Hello 2013, so much for trying to post more often. That’s one resolution out the window.
I’ve wanted to share so many things about my Christmas break (I had 10 days off work) but too much time has passed, too much wine was drunk and now I can’t remember all those things. Perhaps editing via wine drinking is a good technique to spare you the boring details. So I’m giving you a summary of some of the happenings of the last month.
The weather -thank you mother nature – although its been hot its been fantastic to have a non-raining summer. My little part of the world has come to life, the beaches are swarming with happy people, the BBQ’s have been getting a work out and its been so much fun.
Thank you santa for my new bike (yes I do sound like a child but my new bike is making me very happy)
This year I got my Christmas ham in a somewhat unusual way.
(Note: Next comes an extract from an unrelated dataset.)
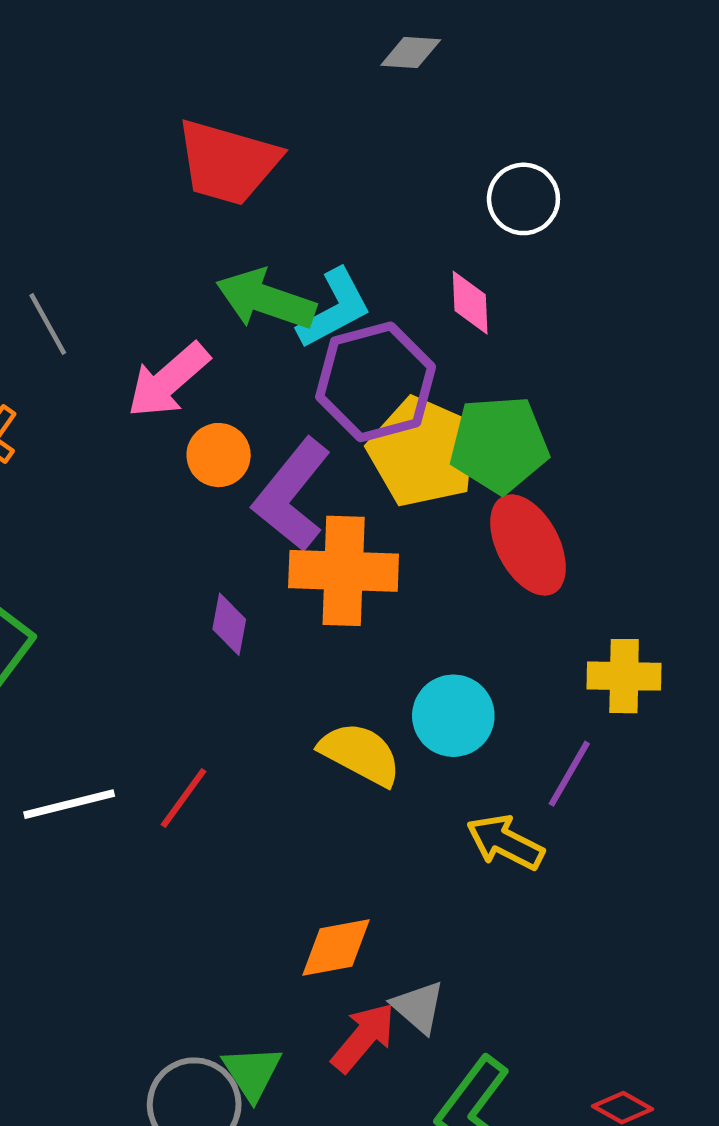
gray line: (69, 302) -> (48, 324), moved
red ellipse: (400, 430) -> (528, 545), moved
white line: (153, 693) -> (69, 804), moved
No supermarket or butchers shop for me, I met with some fabulous organic pig farmers in the carpark of a train station – don’t believe me, check out this photo. Faces were not shown, just bums (sorry Meg). These are people who are passionate about food quality and animal welfare. Their pigs get to spend alot of time foraging for food, eating the excess from their harvests, snuffling aorund in the dirt and simply enjoying life as a pig. Time to maturity depends on many things – the quality of the crops, the natural cycle of growth of the animals, the weather etc. Last year they didn’t have any hams for christmas as the pigs did not grow fast enough. Not to worry, they sold easter hams. This year the piggies were huge, much bigger than expected and the butchers had to get creative when cutting up sellable pieces of ham. Thats nature and I love it. The ham was amazing, beautiful texture, great flavour and I feel really lucky to enjoy such a special product.
As we were driving off, the gorgeous M’s mini me asked ‘was that lady a real cowgirl?’
So now onto the The Bad
Food waste – sorry, close down now if you find this boring. Last week new data indicated that half of the food produced in the world is thrown away! Alot of produce simply doesn’t leave the farm because our multi national food companies have forced prices so low, the cost to the farmer is greater to get it to market than to trash it. Just last year on the Sunshine coast hinterland my students visited a strawberry farm whilst in the process of trashing tonnes of strawberries. It was a bumper crop year and the prices were so low that the farmers couldn’t make a profit by selling to large markets. I remember one large multinational company selling strawberries last year 3 punnets for $5. Okay so its great that a fruit is so affordable but its not great if its putting farmers out of business. So what can we do – we can try to buy local and buy from farmers markets, roadside stalls or join a co-op that buys straight from farms. Do some searching on the internet, there are so many ways to buy food and cut out the middle man. I got 10kg of grass fed beef delivered to my door over christmas from a mob called Bonnie Beef.These types of sellers are popping up all over the country.
The second bad to this equation is food waste in the home. 2 out of every 6 bags of groceries bought is thrown away. Thats your precious hard earned money going in the bin. So what can you do – try meal planning and maybe doing your shopping list at the same time. Don’t impulsively buy a perishable (because its on sale ) without considering if you will actually cook it or eat it. Go through your vegetable crisper and make some meals to use up the vegetables that are starting to look sad. Or juice them or make a big vegetable coup. Or buy some chooks or learn how to compost properly or get a worm farm. I have a wise young friend who collects her childrens half eaten fruit (especially apples – you know what I’m talking about don’t you), cut off the bits they haven touched and freezes these scraps to use later. You can stew the apples to put on porridge or through yoghurt etc. I know, this is all boring and hard work but do you want to keep throwing your money away? Think of all the pairs of shoes you could buy if you didn’t chuck 2 bags of food away each week/fortnight.
Sorry for being preachy, but its the big stuff that I care about. Do you throw away alot of food or do you have some tricks that you use?